BoE to tackle crypto risks

The Bank of England is expanding its budget by £24.3m as it seeks to tackle risks associated with crypto assets. The Prudential Regulation Authority (PRA) will require firms to report their crypto asset exposures and future plans and will engage with international partners, including the Basel Committee on Banking Supervision, to develop crypto exposure rules for financial institutions. The PRA said it was expanding its 1,341-strong workforce in response to "new policy responsibilities" that included setting the UK's own rules after Brexit.

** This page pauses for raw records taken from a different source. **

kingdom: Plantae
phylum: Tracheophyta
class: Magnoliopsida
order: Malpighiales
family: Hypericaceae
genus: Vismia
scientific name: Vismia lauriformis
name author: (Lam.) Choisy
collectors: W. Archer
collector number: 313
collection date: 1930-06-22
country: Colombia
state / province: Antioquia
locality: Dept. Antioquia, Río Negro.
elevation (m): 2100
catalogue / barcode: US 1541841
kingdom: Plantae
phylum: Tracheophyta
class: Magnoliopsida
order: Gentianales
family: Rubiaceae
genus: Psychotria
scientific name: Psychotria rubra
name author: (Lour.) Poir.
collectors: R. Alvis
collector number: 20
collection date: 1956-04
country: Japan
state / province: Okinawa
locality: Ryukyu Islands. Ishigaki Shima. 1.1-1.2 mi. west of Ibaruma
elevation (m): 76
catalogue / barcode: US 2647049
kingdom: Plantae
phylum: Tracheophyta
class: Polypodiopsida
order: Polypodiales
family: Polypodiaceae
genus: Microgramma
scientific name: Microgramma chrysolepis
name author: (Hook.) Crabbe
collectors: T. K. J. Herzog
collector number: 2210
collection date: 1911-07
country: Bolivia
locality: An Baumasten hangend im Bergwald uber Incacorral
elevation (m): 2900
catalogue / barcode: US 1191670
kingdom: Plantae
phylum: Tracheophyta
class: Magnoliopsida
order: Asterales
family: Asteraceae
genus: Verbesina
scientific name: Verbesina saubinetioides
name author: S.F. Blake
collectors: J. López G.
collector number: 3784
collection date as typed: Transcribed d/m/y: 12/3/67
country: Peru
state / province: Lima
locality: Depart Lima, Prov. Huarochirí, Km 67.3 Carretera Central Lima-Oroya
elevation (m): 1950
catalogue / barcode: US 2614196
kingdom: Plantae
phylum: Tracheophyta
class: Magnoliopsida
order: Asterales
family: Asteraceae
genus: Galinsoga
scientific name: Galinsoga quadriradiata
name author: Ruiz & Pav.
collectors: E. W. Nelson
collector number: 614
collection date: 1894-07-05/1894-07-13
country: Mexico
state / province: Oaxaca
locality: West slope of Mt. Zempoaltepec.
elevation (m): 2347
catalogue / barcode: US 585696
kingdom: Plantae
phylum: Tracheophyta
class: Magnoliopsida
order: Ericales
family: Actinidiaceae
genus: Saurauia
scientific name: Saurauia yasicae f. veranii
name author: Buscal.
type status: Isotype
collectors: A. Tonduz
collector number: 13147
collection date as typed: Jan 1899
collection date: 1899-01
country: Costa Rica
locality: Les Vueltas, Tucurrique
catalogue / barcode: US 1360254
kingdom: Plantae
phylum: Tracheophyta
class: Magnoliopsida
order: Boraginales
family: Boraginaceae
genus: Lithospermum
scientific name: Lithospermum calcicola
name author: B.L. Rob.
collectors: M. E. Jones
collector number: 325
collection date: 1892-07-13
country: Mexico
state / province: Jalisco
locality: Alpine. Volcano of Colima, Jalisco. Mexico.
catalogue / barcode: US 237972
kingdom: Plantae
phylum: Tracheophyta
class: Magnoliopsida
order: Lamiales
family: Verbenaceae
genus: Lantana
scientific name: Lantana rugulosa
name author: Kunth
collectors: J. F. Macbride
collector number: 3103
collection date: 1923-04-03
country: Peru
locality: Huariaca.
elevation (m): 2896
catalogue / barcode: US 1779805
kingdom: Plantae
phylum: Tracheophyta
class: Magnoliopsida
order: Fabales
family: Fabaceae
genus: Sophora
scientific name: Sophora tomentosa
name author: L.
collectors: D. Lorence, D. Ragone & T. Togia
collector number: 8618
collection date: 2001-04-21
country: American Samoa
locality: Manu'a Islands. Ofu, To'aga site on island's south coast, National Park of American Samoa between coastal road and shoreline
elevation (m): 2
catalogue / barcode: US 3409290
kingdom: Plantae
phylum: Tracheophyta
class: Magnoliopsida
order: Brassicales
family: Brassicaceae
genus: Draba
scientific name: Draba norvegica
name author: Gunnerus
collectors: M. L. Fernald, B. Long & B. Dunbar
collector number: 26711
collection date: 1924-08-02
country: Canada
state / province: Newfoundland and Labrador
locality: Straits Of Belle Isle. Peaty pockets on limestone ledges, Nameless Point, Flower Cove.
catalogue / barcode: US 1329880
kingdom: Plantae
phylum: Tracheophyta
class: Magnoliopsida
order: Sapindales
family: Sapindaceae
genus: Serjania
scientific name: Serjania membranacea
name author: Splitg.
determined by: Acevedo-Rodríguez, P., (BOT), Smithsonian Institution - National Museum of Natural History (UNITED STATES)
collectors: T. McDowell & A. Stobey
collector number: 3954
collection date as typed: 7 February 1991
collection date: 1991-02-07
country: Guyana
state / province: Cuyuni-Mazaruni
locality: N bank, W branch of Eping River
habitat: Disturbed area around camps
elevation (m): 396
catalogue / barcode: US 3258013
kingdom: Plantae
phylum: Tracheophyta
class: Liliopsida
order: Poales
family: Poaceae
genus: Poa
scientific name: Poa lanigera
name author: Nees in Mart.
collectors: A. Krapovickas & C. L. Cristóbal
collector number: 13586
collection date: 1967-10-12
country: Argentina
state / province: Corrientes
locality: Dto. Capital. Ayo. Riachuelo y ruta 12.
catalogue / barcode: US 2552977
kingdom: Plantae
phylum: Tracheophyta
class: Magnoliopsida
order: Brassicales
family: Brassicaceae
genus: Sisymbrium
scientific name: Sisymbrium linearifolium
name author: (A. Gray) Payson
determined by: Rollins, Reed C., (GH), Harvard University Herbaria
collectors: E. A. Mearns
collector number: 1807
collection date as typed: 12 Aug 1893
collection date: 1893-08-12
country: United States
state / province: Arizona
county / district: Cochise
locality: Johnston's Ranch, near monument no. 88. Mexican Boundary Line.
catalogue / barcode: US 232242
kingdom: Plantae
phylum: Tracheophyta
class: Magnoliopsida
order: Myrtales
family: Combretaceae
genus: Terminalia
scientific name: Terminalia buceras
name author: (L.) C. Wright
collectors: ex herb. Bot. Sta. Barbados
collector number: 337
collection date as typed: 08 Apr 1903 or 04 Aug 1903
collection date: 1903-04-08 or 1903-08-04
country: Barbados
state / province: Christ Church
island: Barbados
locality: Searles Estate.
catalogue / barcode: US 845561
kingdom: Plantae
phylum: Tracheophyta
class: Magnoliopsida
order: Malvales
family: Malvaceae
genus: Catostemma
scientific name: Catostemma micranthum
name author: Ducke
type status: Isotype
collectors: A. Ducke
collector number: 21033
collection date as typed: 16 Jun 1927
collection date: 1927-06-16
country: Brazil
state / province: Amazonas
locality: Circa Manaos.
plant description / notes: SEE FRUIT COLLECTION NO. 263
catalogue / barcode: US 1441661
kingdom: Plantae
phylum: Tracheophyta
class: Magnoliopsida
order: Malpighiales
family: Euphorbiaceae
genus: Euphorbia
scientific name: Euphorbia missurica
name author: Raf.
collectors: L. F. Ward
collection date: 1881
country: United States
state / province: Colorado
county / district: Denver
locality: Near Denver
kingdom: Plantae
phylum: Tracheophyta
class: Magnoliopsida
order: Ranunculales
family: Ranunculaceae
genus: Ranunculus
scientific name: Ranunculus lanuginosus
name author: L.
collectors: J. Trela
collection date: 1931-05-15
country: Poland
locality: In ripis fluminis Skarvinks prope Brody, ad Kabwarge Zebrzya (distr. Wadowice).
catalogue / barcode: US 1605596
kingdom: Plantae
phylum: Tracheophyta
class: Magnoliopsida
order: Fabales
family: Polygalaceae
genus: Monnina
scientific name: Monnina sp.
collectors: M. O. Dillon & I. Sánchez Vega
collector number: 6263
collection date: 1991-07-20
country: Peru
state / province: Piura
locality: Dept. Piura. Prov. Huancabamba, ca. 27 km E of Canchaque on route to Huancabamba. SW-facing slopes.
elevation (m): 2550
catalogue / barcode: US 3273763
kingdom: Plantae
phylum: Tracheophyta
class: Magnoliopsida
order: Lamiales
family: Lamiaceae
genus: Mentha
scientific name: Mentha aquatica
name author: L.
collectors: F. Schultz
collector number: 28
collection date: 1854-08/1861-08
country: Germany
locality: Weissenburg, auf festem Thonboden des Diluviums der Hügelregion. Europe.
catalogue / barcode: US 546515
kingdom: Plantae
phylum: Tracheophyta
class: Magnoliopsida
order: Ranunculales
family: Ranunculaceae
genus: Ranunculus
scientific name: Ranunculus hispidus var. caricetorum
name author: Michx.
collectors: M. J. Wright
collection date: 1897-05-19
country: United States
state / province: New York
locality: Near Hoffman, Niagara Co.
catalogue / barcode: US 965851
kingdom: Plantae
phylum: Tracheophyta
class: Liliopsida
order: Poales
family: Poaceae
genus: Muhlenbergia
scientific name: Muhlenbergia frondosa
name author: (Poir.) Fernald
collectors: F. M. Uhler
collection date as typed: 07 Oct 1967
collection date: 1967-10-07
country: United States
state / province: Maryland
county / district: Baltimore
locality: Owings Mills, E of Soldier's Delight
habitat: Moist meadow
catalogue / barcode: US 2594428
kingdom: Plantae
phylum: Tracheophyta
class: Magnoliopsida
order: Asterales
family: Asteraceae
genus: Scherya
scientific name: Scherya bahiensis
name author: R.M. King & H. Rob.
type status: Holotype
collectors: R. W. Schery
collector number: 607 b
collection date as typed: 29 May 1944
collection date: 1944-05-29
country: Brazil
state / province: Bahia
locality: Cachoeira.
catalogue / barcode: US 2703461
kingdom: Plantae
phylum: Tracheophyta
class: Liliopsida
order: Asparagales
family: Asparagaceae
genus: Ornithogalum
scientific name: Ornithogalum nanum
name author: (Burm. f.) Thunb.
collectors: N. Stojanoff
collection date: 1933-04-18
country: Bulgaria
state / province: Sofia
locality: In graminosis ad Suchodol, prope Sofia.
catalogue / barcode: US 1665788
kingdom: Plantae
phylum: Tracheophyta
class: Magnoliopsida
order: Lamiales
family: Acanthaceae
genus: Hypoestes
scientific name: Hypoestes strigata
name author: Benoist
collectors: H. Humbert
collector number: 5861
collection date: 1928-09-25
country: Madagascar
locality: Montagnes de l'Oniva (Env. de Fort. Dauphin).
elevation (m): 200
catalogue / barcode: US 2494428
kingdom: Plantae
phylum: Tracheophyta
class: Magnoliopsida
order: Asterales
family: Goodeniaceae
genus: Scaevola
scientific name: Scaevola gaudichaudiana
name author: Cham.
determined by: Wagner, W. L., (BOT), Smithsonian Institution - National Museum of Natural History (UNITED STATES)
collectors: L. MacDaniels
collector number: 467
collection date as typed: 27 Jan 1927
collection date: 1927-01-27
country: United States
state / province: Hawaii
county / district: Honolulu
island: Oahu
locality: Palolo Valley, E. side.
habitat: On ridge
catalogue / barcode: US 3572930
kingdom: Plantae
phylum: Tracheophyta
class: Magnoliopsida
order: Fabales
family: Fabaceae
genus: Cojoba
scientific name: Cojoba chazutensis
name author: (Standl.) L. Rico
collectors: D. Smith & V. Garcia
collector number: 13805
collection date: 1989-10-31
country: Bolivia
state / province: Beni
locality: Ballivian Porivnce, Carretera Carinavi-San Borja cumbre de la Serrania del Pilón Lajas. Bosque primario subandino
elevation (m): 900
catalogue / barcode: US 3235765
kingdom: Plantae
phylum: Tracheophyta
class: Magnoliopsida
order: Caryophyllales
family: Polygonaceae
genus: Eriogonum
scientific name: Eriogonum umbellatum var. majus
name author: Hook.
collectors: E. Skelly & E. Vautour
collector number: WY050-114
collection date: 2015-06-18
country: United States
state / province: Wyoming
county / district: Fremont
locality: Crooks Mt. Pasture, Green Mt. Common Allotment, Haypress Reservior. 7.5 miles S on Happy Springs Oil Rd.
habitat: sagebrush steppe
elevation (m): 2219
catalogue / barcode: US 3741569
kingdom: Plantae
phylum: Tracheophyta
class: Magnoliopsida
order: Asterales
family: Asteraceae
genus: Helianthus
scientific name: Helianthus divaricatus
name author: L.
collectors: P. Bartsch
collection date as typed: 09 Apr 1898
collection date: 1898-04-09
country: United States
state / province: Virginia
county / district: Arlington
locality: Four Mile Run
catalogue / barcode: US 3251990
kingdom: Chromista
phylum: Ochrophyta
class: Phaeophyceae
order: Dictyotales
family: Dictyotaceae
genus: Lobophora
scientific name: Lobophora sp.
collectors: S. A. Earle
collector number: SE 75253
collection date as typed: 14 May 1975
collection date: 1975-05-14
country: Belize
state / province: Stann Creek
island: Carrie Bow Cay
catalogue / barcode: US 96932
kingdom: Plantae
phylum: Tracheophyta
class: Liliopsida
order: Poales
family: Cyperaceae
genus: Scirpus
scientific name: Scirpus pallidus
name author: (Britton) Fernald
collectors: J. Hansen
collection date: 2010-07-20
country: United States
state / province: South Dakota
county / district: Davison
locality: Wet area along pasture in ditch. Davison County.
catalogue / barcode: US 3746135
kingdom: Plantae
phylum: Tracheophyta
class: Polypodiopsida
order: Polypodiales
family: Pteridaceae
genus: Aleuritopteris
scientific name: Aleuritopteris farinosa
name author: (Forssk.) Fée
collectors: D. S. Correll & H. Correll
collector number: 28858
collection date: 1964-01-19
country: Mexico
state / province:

FCA names interim digital asset lead

The Financial Conduct Authority (FCA) has appointed Victoria McLoughlin as interim head of a new unit focusing on digital assets. Ms McLoughlin, who previously led the FCA's supervision of Virtual Asset Service Providers and crypto asset firms, said her role as interim lead will involve creating a “new regulatory regime to deliver UK Government's vision for crypto whilst managing risks arising.” She added that the new FCA department will “shape the future of financial services and deliver good outcomes for consumers, markets and firms.”

HEALTHCARE

GSK workers vote to strike over below inflation pay rise

A number of GlaxoSmithKline workers have voted to go on strike, having rejected a below inflation pay rise. Unite members voted 86% in favour of strike action.

RETAIL

Scottish shop sales return to pre-pandemic levels

Shop sales in Scotland have returned to pre-pandemic levels, figures from the Scottish Retail Consortium (SRC) show. Total sales in March were 0.6% up on March 2019, with the SRC noting that this was in part due to rising prices, rather than increased sales volumes. March's figures showed overall food sales increased by 6%, compared with the same period three years ago, while the non-food category was down by 3.9%.

Amazon European retail arm paid no taxes on €51bn of sales

Amazon's European retail arm paid no income tax and received €1bn (£830m) in tax credits last year after reporting €1.2bn of losses in 2021. The Luxembourg-based unit posted sales of €51.3bn last year, up 17% from the €43.8bn recorded in 2020. The firm was not legally required to pay taxes because it made a loss after investing heavily in European jobs and infrastructure.

ECONOMY

Energy costs could prove catastrophic for many households

Several bodies have urged the Government to increase support amid concern that many people will be unable to pay bills as energy costs soar. Adam Scorer, chief executive of fuel poverty charity National Energy Action, told Radio 4's Today that the situation marks “a catastrophe for many households on the lowest income,” calling for ministers to act as “the scale of this problem is beyond what the energy companies can do.” With E.On’s CEO telling the Business, Energy and Industrial Strategy Committee that at least 40% of its customers will go into fuel poverty as prices rise this year and Scottish Power’s boss saying this autumn would be "horrific" for poor customers, Torsten Bell of the Resolution Foundation think-tank said energy bosses were right to focus people on "the catastrophe coming this autumn.” Liberal Democrat energy spokesperson Wera Hobhouse said it is “now or never for the Government to step in,” while Labour's Ed Miliband said it was "shameful” that the Prime Minister and Chancellor “are refusing to support the British people facing a cost of living crisis."